Steinbach noted that courts have moved away from the notion that colleges are de facto parents for students, with most recent decisions finding that schools are limited in their ability to regulate student behavior outside school hours and off campus.

Still, Amy George, a spokeswoman for Mothers Against Drunk Driving, believes colleges must "have the strongest policies possible."

"They absolutely have the obligation to students and the community to provide the safest environment possible," George said.

Prompted by a party-school reputation and a student's alcohol- and drug-related death, the University of Georgia this year is requiring that underage students caught drinking be placed on probation — and that their parents be notified. A second offense during probation leads to a two-semester suspension.

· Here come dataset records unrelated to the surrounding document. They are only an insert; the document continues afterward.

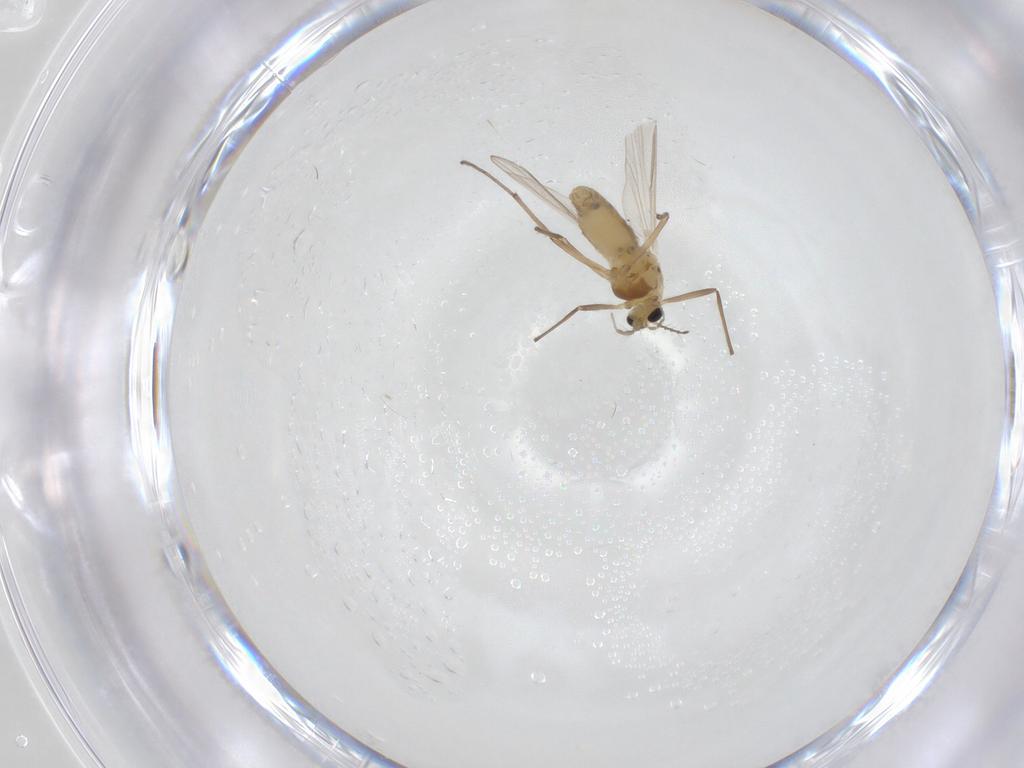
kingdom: Animalia
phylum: Arthropoda
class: Insecta
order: Diptera
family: Chironomidae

Georgia also is requiring freshmen to complete an online alcohol education course before they can register for spring classes.

"We're not trying to kill people's fun. We want the students to be healthy, safe and legal," said Dr. Pat Daugherty, assistant vice president for student affairs.

Duke has not announced any formal changes to its alcohol education policies for this year.

The issue puts schools in a balancing act, trying to foster responsibility while allowing young adults their freedom.

"The rules should not be made with an eye toward what's going to end up in newspaper coverage or what parents are going to call and complain about," said Duke sophomore Jim Davy, 19, of Pennington, N.J. "The big thing is, teach students to be responsible and promoting responsible habits you'll have now and for the rest of your life."